TASK BRIEF. Update the data below by replacing "changed the most" with "varied the most" everywhere it appears, keeping everything else the same, and omit the pictures from your answer.
--- DATASET EXTRACT Enclosed Below ---
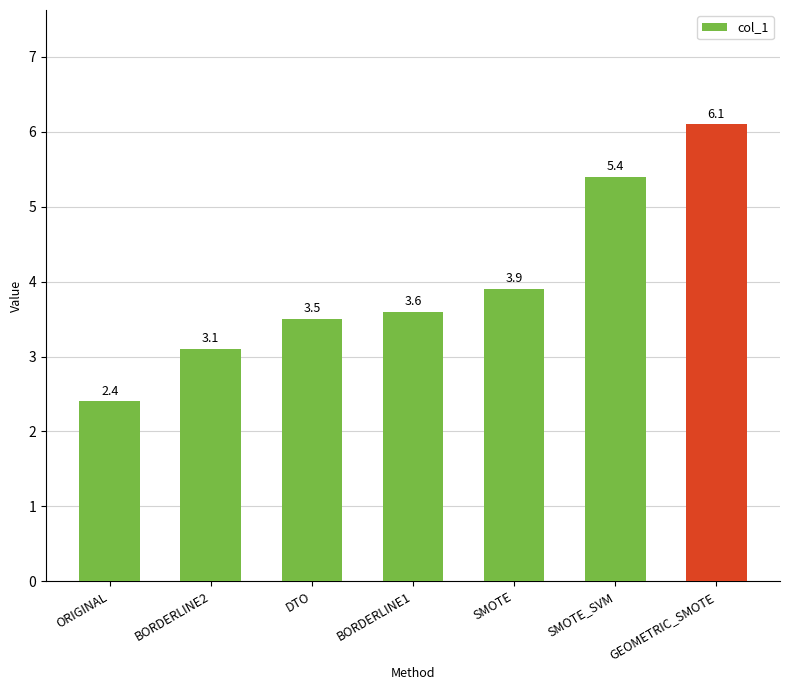

What is the label of the 2nd bar from the left?

BORDERLINE2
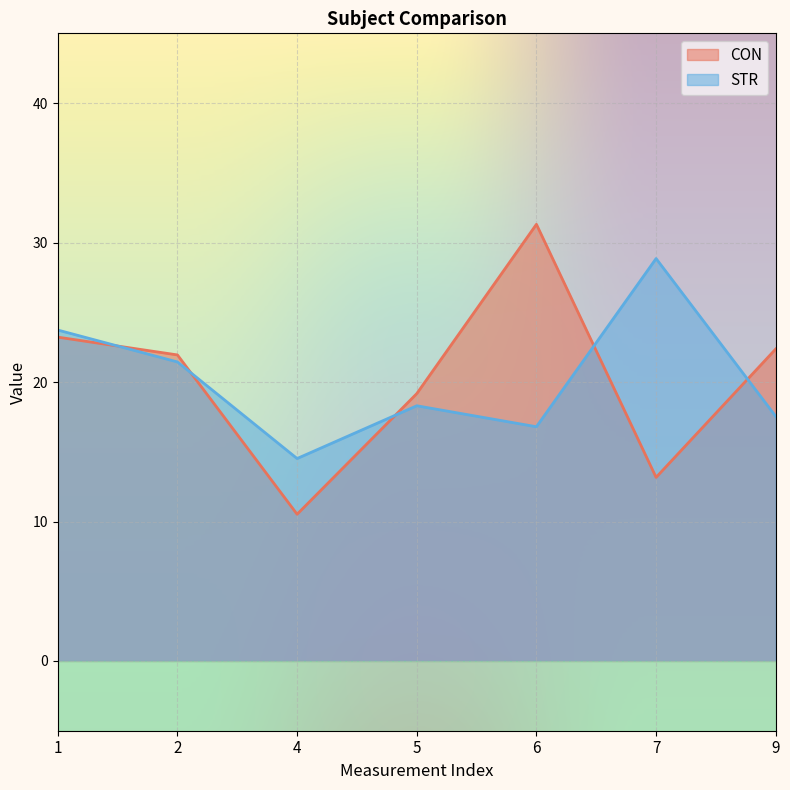

Which series changed the most between 2 and 7?

CON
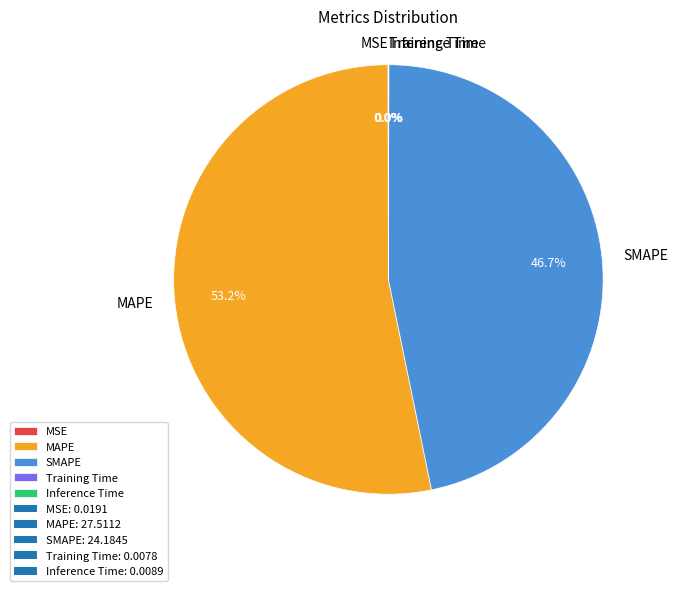

Which category has the biggest portion of the pie?

MAPE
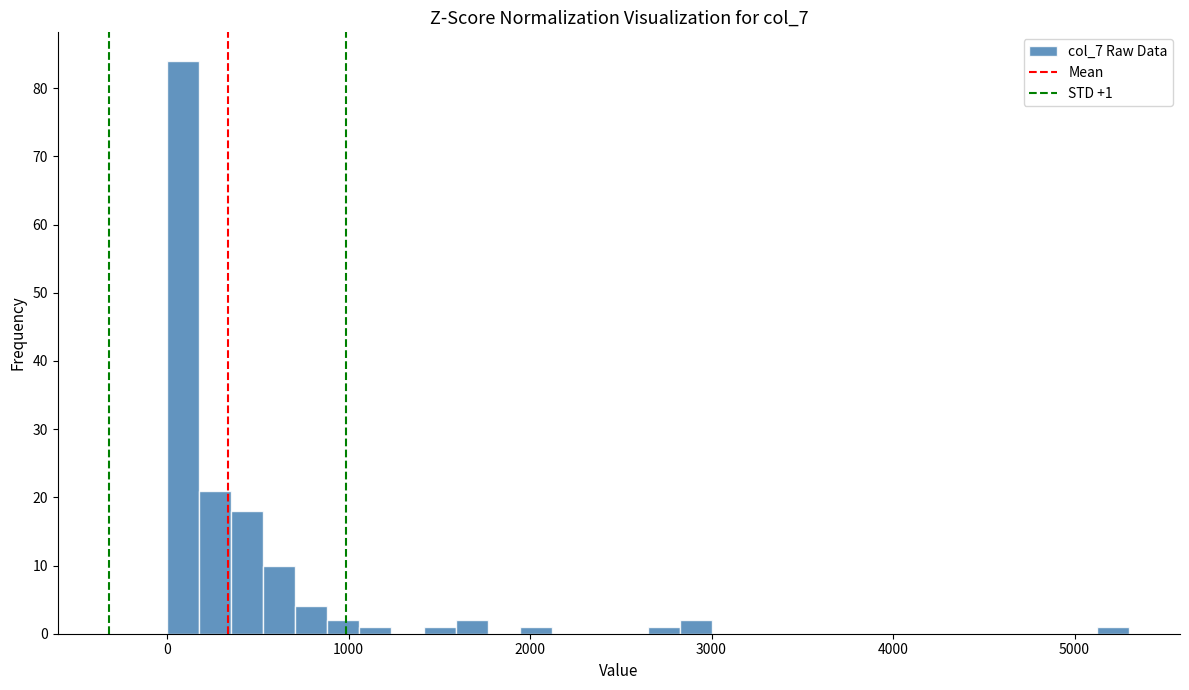

Read against the x-axis, roughly where is the centre of the tallest bar?

100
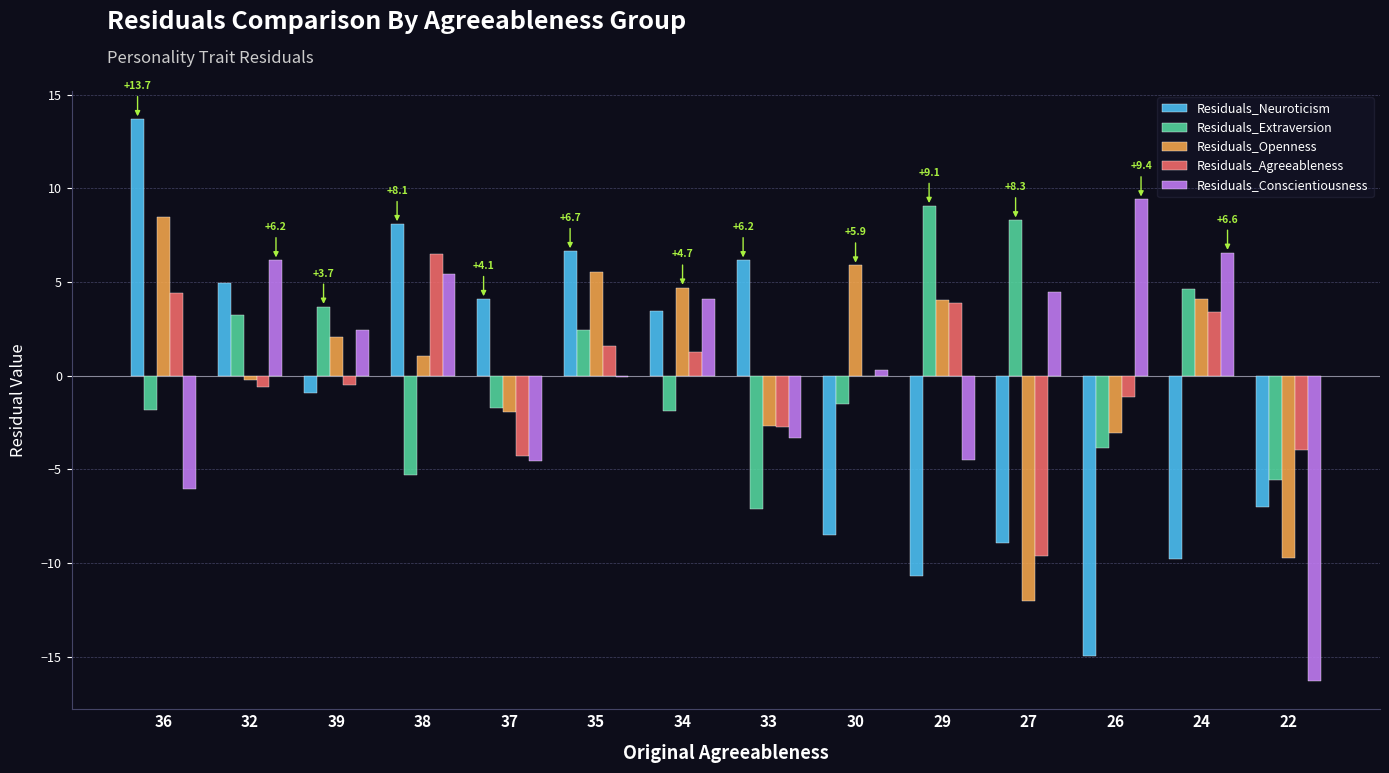

Between 32 and 24, which series saw the biggest shift?

Residuals_Neuroticism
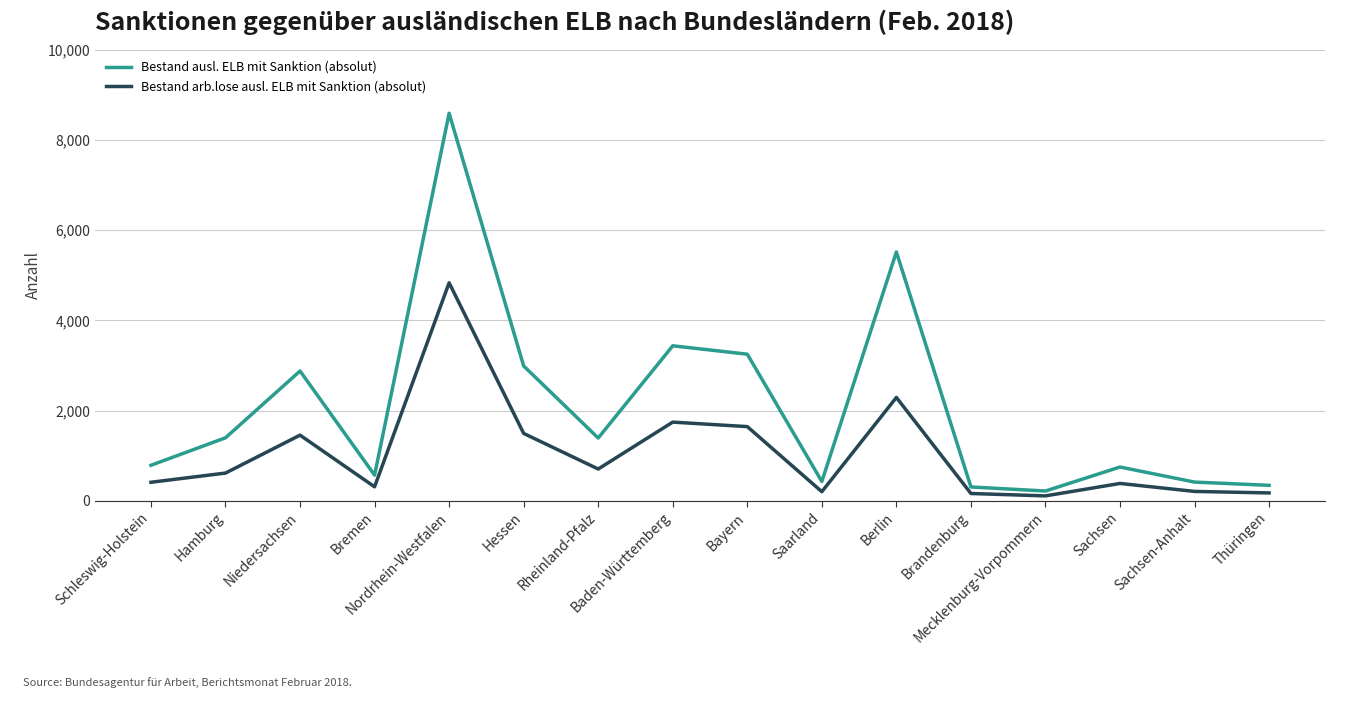

True or false: Bestand arb.lose ausl. ELB mit Sanktion (absolut) and Bestand ausl. ELB mit Sanktion (absolut) intersect in this chart.

False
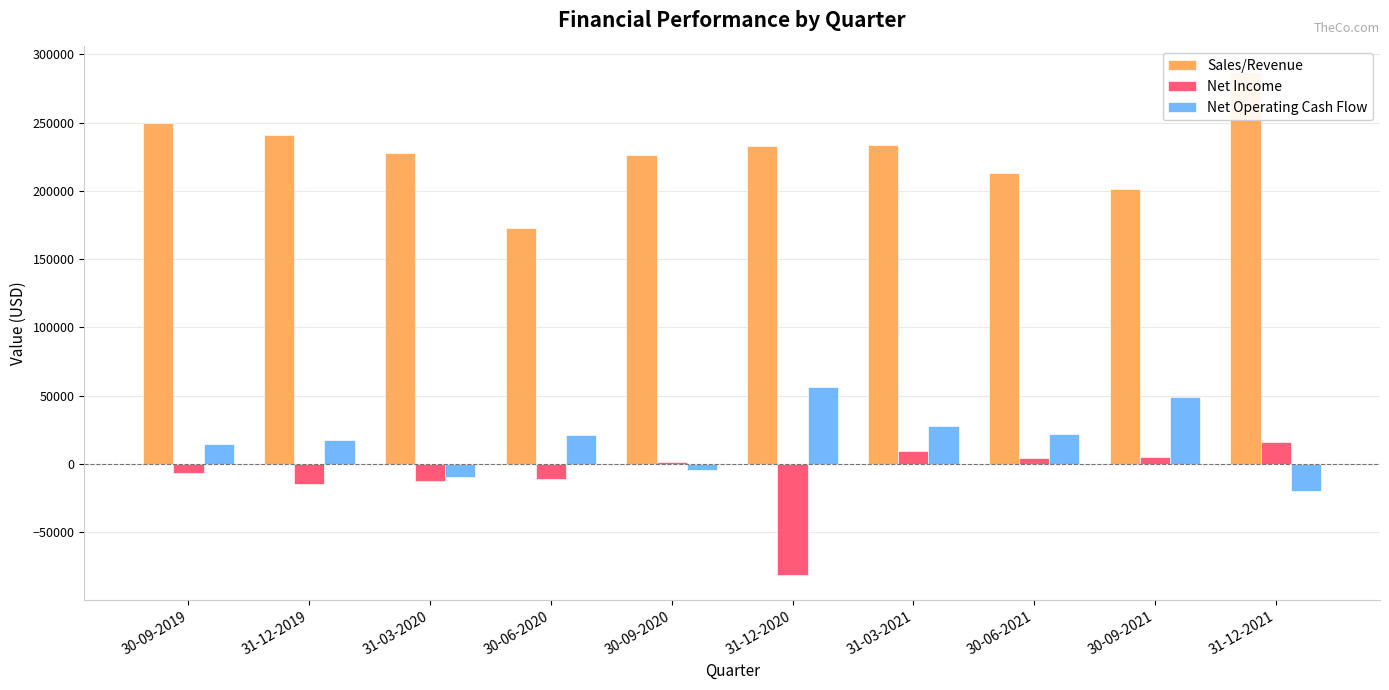

Which series changed the most between 30-09-2020 and 31-12-2021?

Sales/Revenue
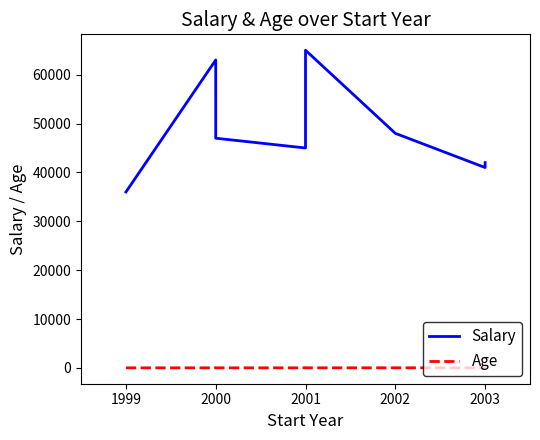

Is this an area chart (filled region under the line)?

No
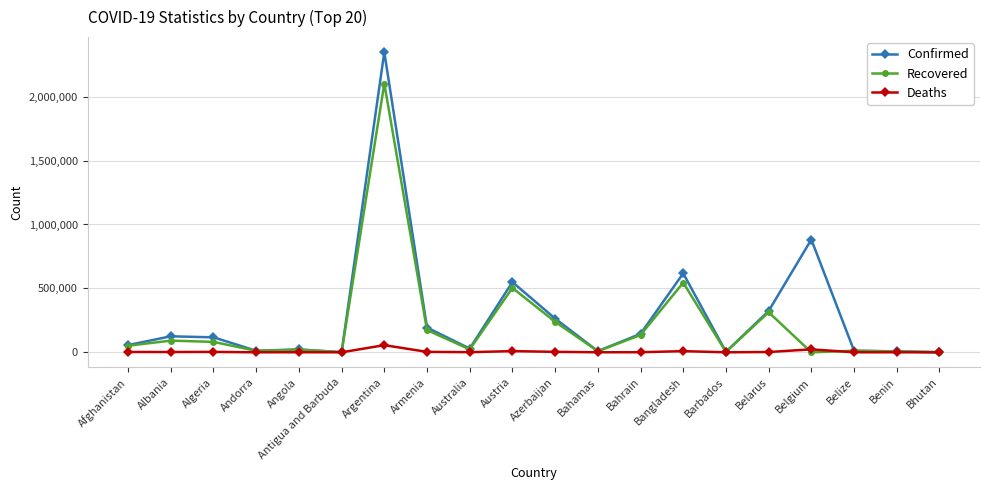

What is the label of the 9th point from the right?

Bahamas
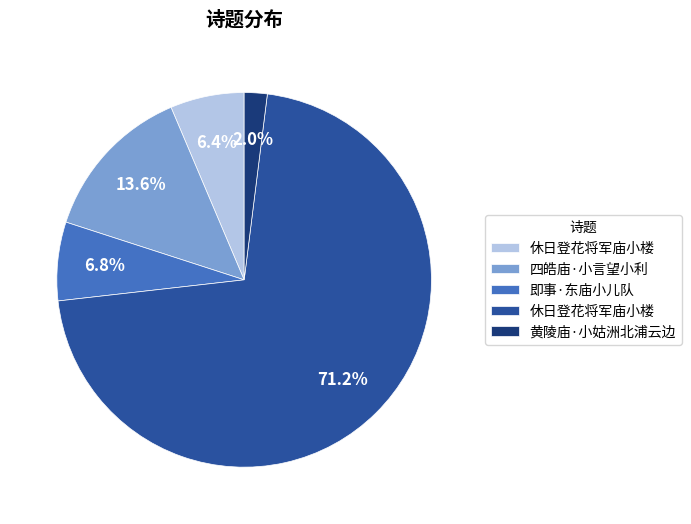

Is there any slice that represents more than half of the pie?

Yes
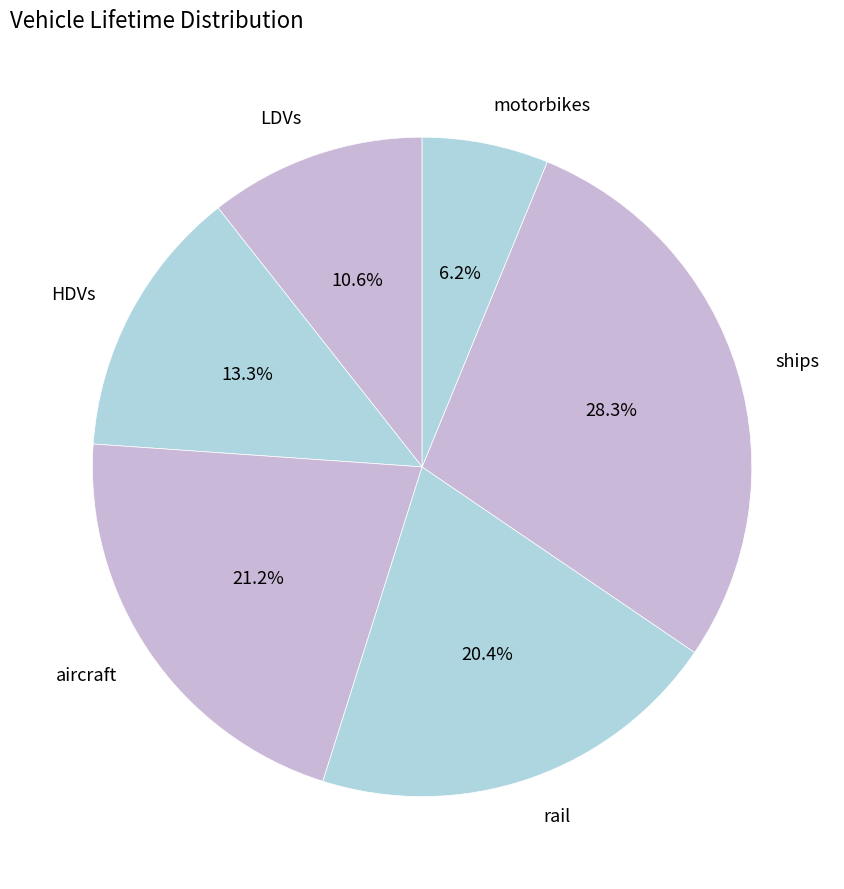

Do LDVs and aircraft together represent more than half of the pie?

No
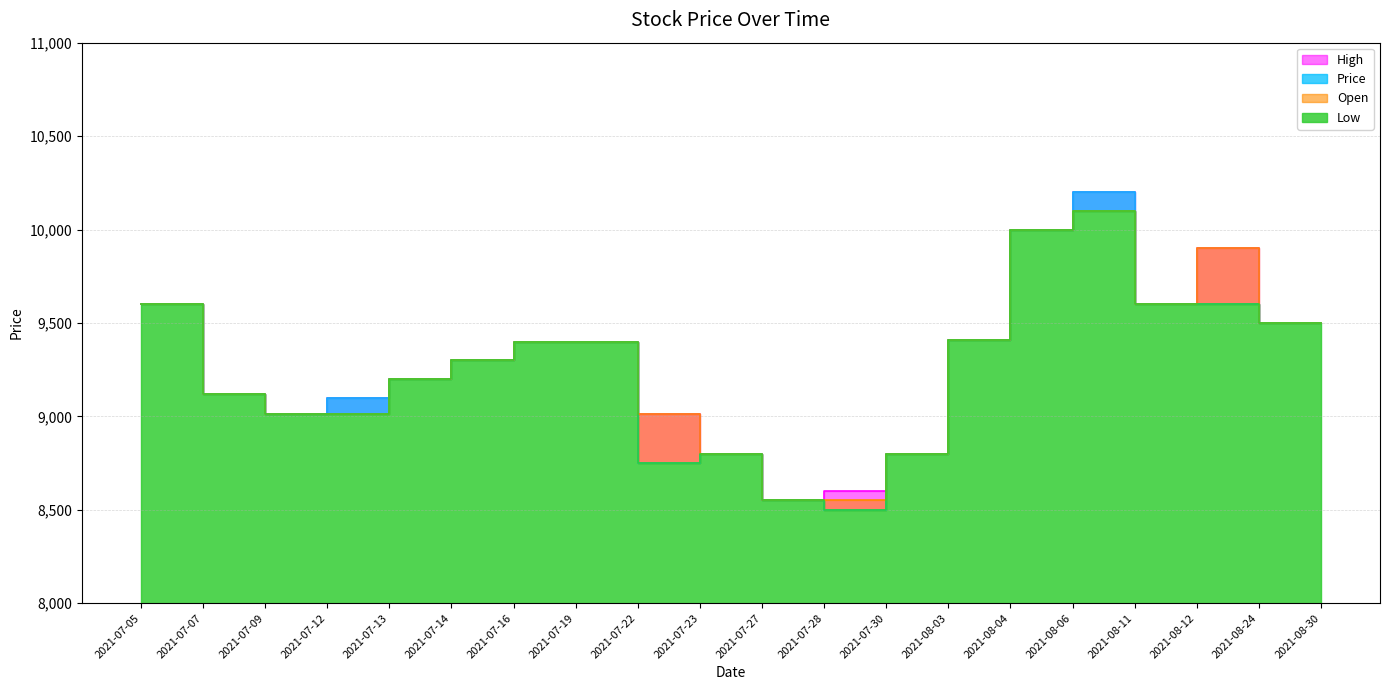

Which category has the highest value in the High series?

2021-08-06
--- End of Enclosed DATASET EXTRACT ---
YOUR SOLUTION.
What is the label of the 2nd bar from the left?

BORDERLINE2

Which series varied the most between 2 and 7?

CON

Which category has the biggest portion of the pie?

MAPE

Read against the x-axis, roughly where is the centre of the tallest bar?

100

Between 32 and 24, which series saw the biggest shift?

Residuals_Neuroticism

True or false: Bestand arb.lose ausl. ELB mit Sanktion (absolut) and Bestand ausl. ELB mit Sanktion (absolut) intersect in this chart.

False

Which series varied the most between 30-09-2020 and 31-12-2021?

Sales/Revenue

Is this an area chart (filled region under the line)?

No

What is the label of the 9th point from the right?

Bahamas

Is there any slice that represents more than half of the pie?

Yes

Do LDVs and aircraft together represent more than half of the pie?

No

Which category has the highest value in the High series?

2021-08-06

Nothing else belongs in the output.